虽然前面叙述了在乳制品中使用TG的优点,但实际上现状是利用它的商品还没怎么在市场上上市。作为其原因,在使用生乳的实际的乳制品制造中,不能得到所期待的效果,或者一般认为不能得到具有产业价值的效果。即,在使用生乳的实际的乳制品制造中,即使能够得到添加TG的效果,据说不具有产业价值的程度。
本发明者们鉴于上述事实,关于生乳和生乳使用的各种原料乳对TG反应性和TG处理方法而不断进行种种研究的结果,确认了生乳中的热滞后低的原料乳对TG反应性低。

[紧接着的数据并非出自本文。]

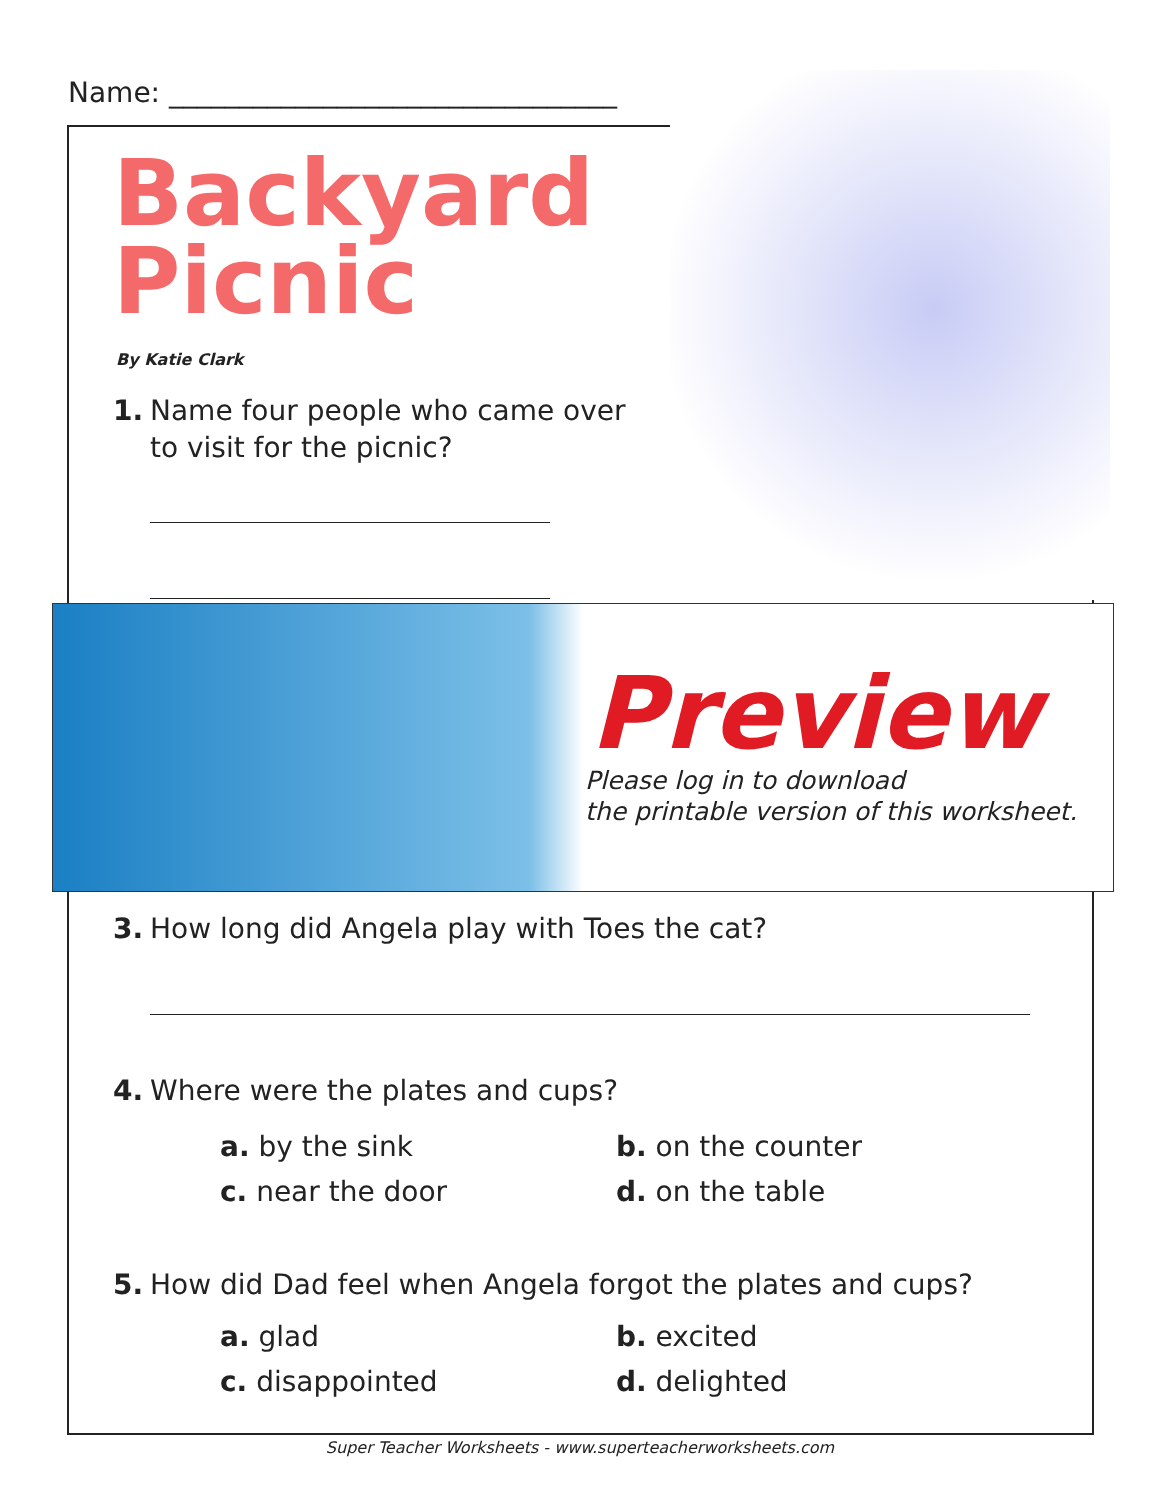Name: ________________________________
Backyard
Picnic
By Katie Clark
1. Name four people who came over
to visit for the picnic?
Preview
Please log in to download
the printable version of this worksheet.
3. How long did Angela play with Toes the cat?
4. Where were the plates and cups?
a. by the sink b. on the counter c. near the door d. on the table
5. How did Dad feel when Angela forgot the plates and cups?
a. glad b. excited c. disappointed d. delighted
Super Teacher Worksheets - www.superteacherworksheets.com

本发明者们为了解决如此问题,首先实施在乳中的预加热处理,提高TG的反应性,确认能够促进由TG产生的生乳的交联反应。
例如,低温杀菌牛乳(63℃下处理30分钟)和高温杀菌牛乳(130℃下处理2-3秒)的TG反应性不同,后者比前者的TG反应性高,另外,对前者加热处理(直至90℃的温度)时,TG反应性显著提高。
Lorenzen等在使用TG的酸奶制造中,报道了在TG反应前预加热(95℃下2秒)处理原料乳(Kieler Milchwirtschaft LicheForschungsberichte,(1999),51(1):89-97)。
但是,乳的预加热处理简便,但是所谓的TG反应就是指需要另外采取预加热工序,使乳制品的制造工艺受到影响,另外也需要能量和时间。而且,由于助长了由加热处理产生的乳蛋白质的改性,担心由加热产生的生乳风味的损失和对食感的恶劣影响。而且,如干酪的制造方面,在不希望过剩加热处理的乳制品中,有预加热处理不适用的问题。
发明内容
本发明的目的是在改善上述问题下,在乳制品的物性改良中,对于如生乳的原料乳,提供能够得到TG反应效果更好的乳制品的制造方法。
根据本技术,到目前为止,在TG的反应性低的生乳等原料乳中添加TG和还原剂使其作用下,反应性提高,可以实施比现有技术更有效的乳蛋白质的改性处理。另外,根据本发明的技术,由于添加于食品中的还原剂的必要量是可能程度的,而实用性高,所以本发明包括酸奶在内,可以广泛应用于使用生乳的乳制品的物性改良中。
附图说明
图1表示显示由还原型谷胱甘肽产生的TG反应性提高的电泳图形(实施例1)。
图2表示还原型谷胱甘肽的添加量和交联聚合的变化(实施例1)。
图3表示显示由抗坏血酸钠产生的原料乳的TG反应性提高的电泳蛋白质(实施例2)。
图4表示TG处理的冷冻干燥乳粉的贮藏弹性率(G′)的变化(实施例4)。
具体实施方式
本发明者们发现对于TG反应性低的原料乳,不进行预加热下,即使TG添加量低且短时间反应下也能得到更有效使用TG的效果的方法,锐意研究的结果,通过在原料乳中添加还原剂和TG而使其反应的方法,得到使原料乳中的TG的反应性显著提高这样的技术见解。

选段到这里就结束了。